Recipe by Um Safia
We make pasta salad quite a bit in our house & this is definitely one of our very favourites. The kids wolf this down! It is great as a light lunch, a side dish, on a picnic etc. You can add ingredients or change them round to suit your tastes or what you have on hand.

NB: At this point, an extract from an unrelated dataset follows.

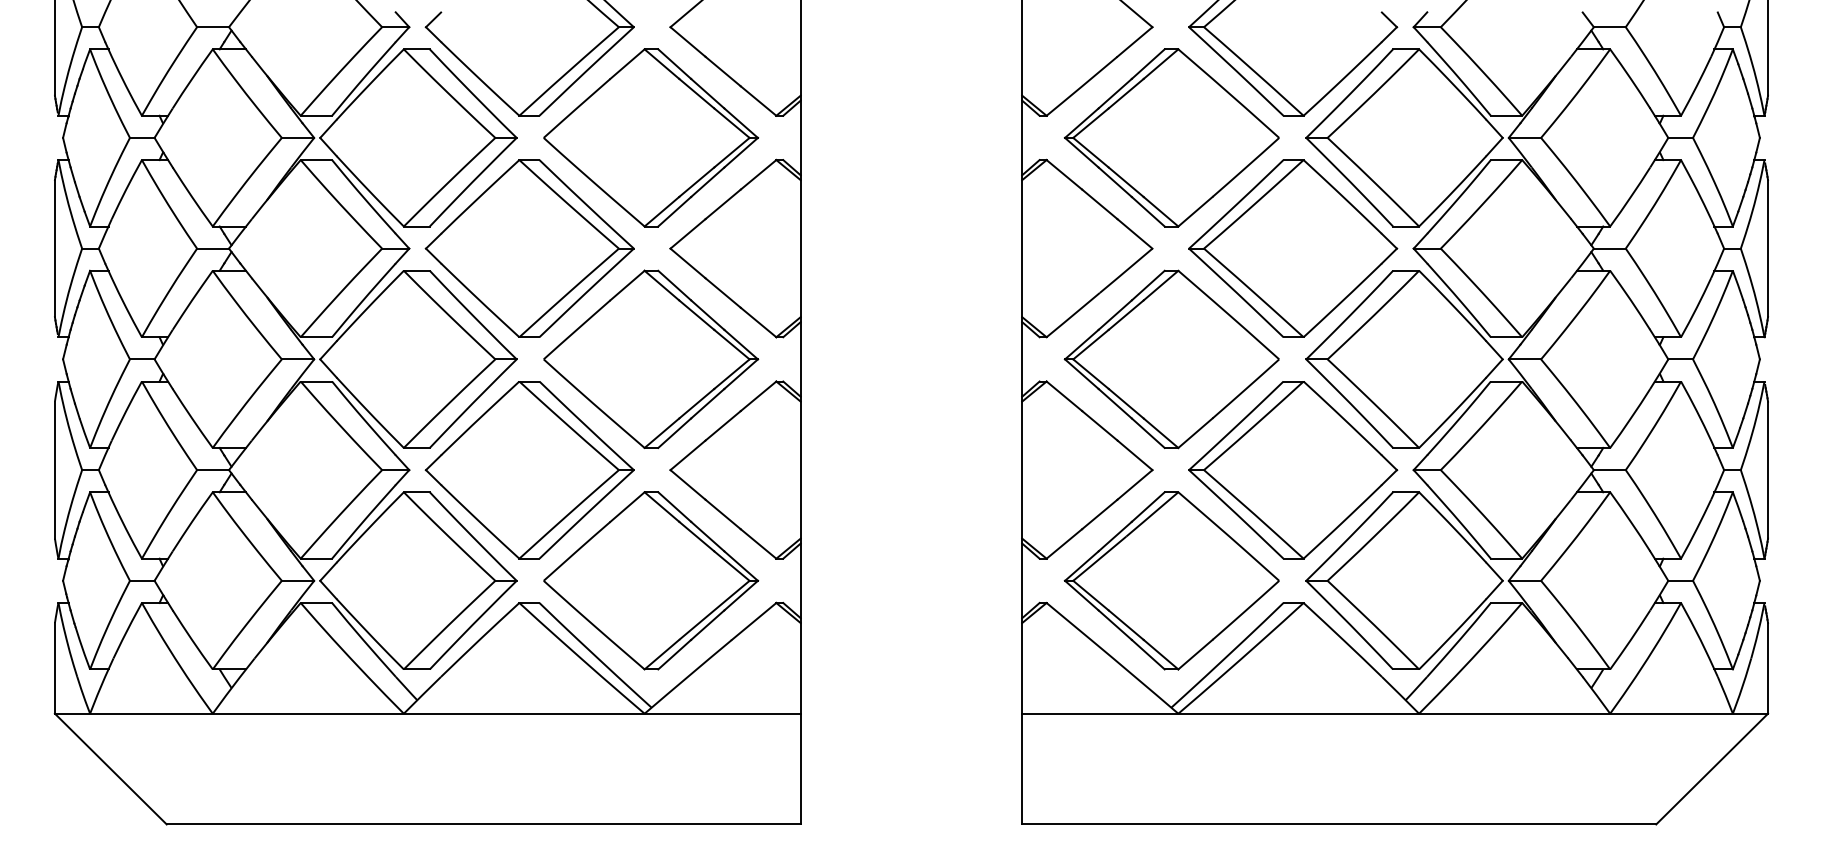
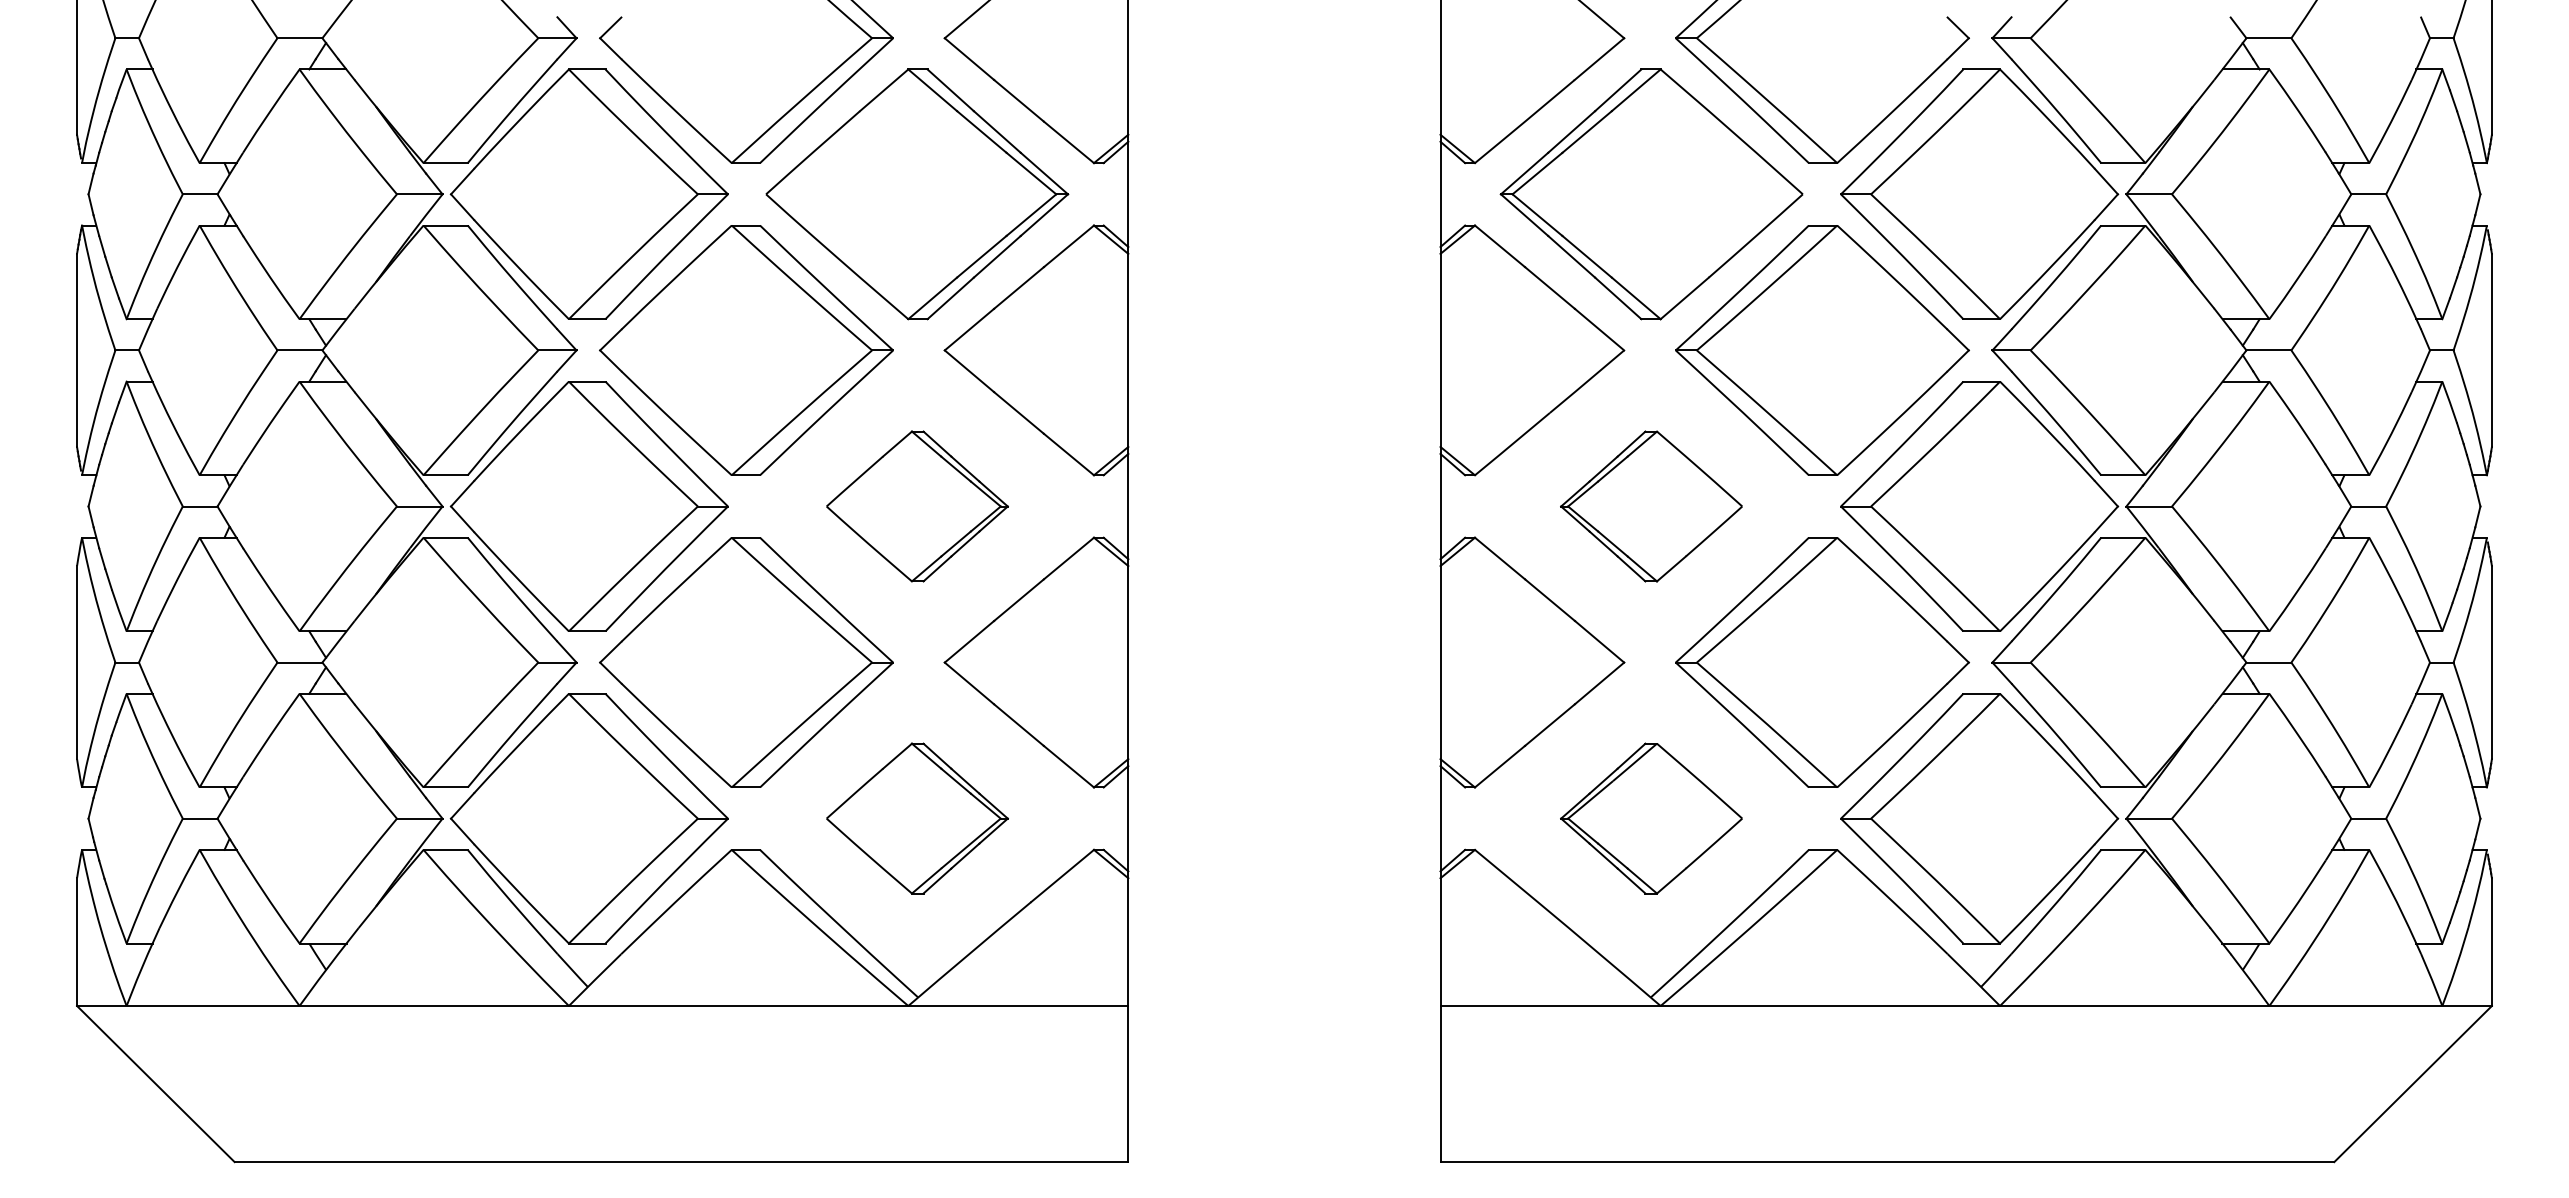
part: (651, 359) -> (917, 506), size x0.6
part: (1171, 359) -> (1651, 506), size x0.6
part: (651, 580) -> (917, 818), size x0.6
part: (1171, 580) -> (1651, 818), size x0.6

Top Review by magpie diner
Thanks this was a really nice salad. I wasn't sure how much pasta I would need to provide 6 cups, so I just used a whole box of fusili, which is 375 grams - seems like the right amount. I wish I had my camera to take a photo because it's a very pretty looking salad. I used whole wheat pasta and threw together a quick garlic mayo using about 12 tbsp of mayo, juice of one lemon, some parsley and three cloves of garlic. I'll make this for the next bbq or potluck we go to. Swapping dill for the italian seasonings would be nice too. Thx again!
- 6 cups cooked pasta (we like penne or the med. shells for this)
- 120 g smoked salmon, finely sliced
- 3⁄4 cup garlic mayonnaise
- 1 cup lettuce, shredded
- 3⁄4 cup cucumber, peeled & finely sliced (we use English cukes)
- 1⁄4 cup sweetcorn
- 1 carrot, grated
- 1 red bell pepper, finely diced
- 1⁄4 teaspoon paprika
- 1⁄2 teaspoon mixed Italian herbs
- salt and black pepper
- 1 teaspoon lemon juice
- 2 eggs, hardboiled & chopped
- 2 small pickled cucumbers, finely sliced
Directions See How It's Made
- in a large bowl or pot, mix the mayo with the salmon & seasonings.
- Add the rest of the ingredients & mix well.
- You can add more mayo or a simple vinigrette if you want a creamier salad.
- Serve or store in an airtight container in the fridge for up to 48 hours.